# John Madden, legendary NFL coach and broadcaster, dies at 85



## chiobu (Dec 28, 2021)

John Madden, the legendary broadcaster and NFL coach who led the Oakland Raiders to a victory in Super Bowl XI, has died, the league announced Tuesday. He was 85.

Madden, who also was known for the video game series which bears his name, has ties to San Diego, having served as defensive coordinator at San Diego State from 1964-66, his Pro Football Hall of Fame bio shows. He joined the Raiders in 1967 as a linebackers coach and took over the helm of the franchise two years later.

Over the next decade, Madden won 103 games, seven Western Division titles and led the team over the Minnesota Vikings with a 32-14 victory in Super Bowl XI.

“On behalf of the entire NFL family, we extend our condolences to Virginia, Mike, Joe and their entire families,” NFL Commissioner Roger Goodell said in a statement. We all know him as the Hall of Fame coach of the Oakland Raiders and broadcaster who worked for every major network, but more than anything, he was a devoted husband, father and grandfather.”

“Nobody loved football more than Coach. He was football. He was an incredible sounding board to me and so many others. There will never be another John Madden, and we will forever be indebted to him for all he did to make football and the NFL what it is today.”

After his last season in Oakland in 1978, Madden became a broadcaster and did color commentary work for the next three decades on all four major American sports networks, including a notable tenure serving alongside Al Michaels doing ABC’s Monday Night Football.

He was a 16-time Emmy Award winner and won the NSSA National Sportscaster of the Year Award in 1984.







			https://twitter.com/NFL345/status/1475981872001867781
		




			https://archive.md/EQlEp
		










						John Madden, legendary NFL coach and broadcaster, dies at 85
					

John Madden, the legendary broadcaster and NFL coach who led the Oakland Raiders to a victory in Super Bowl XI, has died. He was 85.

== INFORMATION SUPPLIED ==
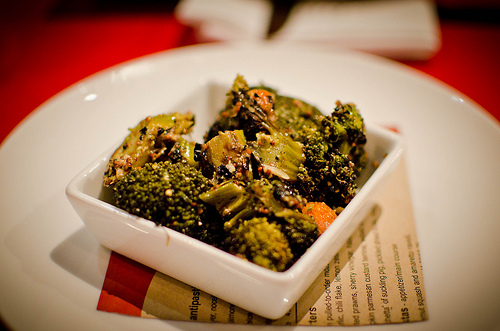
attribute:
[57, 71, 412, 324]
--
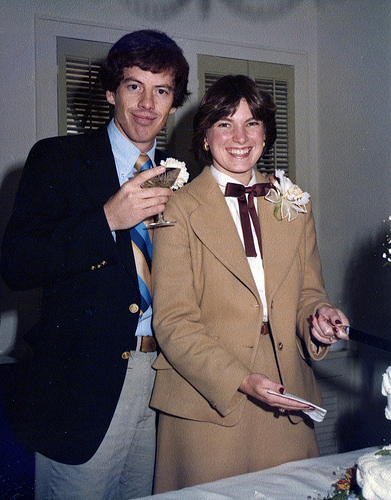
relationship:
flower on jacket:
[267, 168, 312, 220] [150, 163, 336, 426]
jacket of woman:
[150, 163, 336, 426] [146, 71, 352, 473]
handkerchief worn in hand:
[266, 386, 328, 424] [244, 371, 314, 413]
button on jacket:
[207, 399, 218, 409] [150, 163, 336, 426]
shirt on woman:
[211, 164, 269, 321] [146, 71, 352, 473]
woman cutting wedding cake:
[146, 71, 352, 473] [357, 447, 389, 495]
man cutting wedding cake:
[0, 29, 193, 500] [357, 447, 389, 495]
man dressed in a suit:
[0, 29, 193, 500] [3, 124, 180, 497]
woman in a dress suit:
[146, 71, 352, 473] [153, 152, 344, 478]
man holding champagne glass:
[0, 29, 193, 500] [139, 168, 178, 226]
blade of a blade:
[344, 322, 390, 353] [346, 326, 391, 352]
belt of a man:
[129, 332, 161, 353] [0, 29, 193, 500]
---
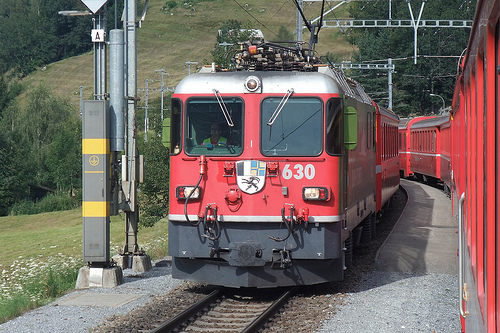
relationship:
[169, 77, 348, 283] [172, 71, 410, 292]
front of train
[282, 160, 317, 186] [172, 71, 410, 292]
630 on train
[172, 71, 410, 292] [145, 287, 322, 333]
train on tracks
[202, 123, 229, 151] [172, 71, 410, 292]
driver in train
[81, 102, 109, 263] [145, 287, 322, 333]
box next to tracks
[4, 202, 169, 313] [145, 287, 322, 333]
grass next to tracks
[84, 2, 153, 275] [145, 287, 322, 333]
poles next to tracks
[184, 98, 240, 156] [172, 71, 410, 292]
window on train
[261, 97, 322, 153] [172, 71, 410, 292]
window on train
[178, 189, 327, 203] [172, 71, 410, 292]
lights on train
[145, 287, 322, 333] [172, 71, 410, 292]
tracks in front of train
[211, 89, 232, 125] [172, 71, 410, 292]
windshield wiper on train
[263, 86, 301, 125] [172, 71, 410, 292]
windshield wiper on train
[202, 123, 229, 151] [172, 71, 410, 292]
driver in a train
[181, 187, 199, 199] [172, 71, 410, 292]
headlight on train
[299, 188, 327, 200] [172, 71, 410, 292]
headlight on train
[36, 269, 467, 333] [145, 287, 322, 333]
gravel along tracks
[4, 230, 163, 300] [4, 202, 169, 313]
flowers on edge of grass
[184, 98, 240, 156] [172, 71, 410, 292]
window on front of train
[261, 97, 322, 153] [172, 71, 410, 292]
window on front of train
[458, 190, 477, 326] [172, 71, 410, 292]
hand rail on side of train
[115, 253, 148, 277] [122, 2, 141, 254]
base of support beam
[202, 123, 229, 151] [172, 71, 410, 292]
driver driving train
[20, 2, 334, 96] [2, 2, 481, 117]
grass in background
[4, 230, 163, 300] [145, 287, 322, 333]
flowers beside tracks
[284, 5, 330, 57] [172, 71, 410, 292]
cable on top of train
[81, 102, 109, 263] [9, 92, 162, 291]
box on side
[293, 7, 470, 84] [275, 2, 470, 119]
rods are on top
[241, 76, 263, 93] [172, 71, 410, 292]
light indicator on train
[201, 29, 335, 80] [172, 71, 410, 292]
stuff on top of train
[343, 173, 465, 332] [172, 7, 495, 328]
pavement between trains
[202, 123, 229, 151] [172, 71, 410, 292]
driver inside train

== WHAT IS BEING ASKED ==
Pick up the post on John Madden's death after its last sentence and continue it.

== RESPONSE TO THIS TASK ==
					fox5sandiego.com
				












						John Madden, legendary NFL coach and broadcaster, dies at 85 | FOX 5 …
					

archived 29 Dec 2021 00:42:51 UTC




					archive.md
				








Your browser is not able to display this video.


----------



## elite_club (Dec 28, 2021)

This is hitting me like a freight train


----------



## Oliveoil (Dec 28, 2021)

I wonder what did John think of what Football became in it's recent years?


----------



## Jann_Hörn (Dec 28, 2021)

John madden


----------



## trolol (Dec 28, 2021)

I don't even really care about football anymore, but this one has me sad bros.

BOOM! R.I.P.


----------



## Mike Stoklasa (Dec 28, 2021)

At least he lived long enough to see the Eagles win the Super Bowl. That is what really matters.

Let us all down a tube of Tinactin in his memory.


----------



## Chaos Theorist (Dec 28, 2021)

I played the Madden games and never really understood how to play them compared to the NHL and NBA games

F I guess


----------



## StarkRavingMad (Dec 28, 2021)

This one makes me sad.

RIP.


----------



## Maggots on a Train v2 (Dec 28, 2021)

Better buy up all those Madden 97 SNES cartridges before the value skyrockets.


----------



## Titos (Dec 28, 2021)

AEIOU
F


----------



## Clockwork_PurBle (Dec 28, 2021)

JOHN MADDEN
JOHN MADDEN 
JOHN MADDEN
FOOTBALL

I AM LAUGHING CRYING FOR REAL RIGHT NOW


----------



## Cabelaz (Dec 28, 2021)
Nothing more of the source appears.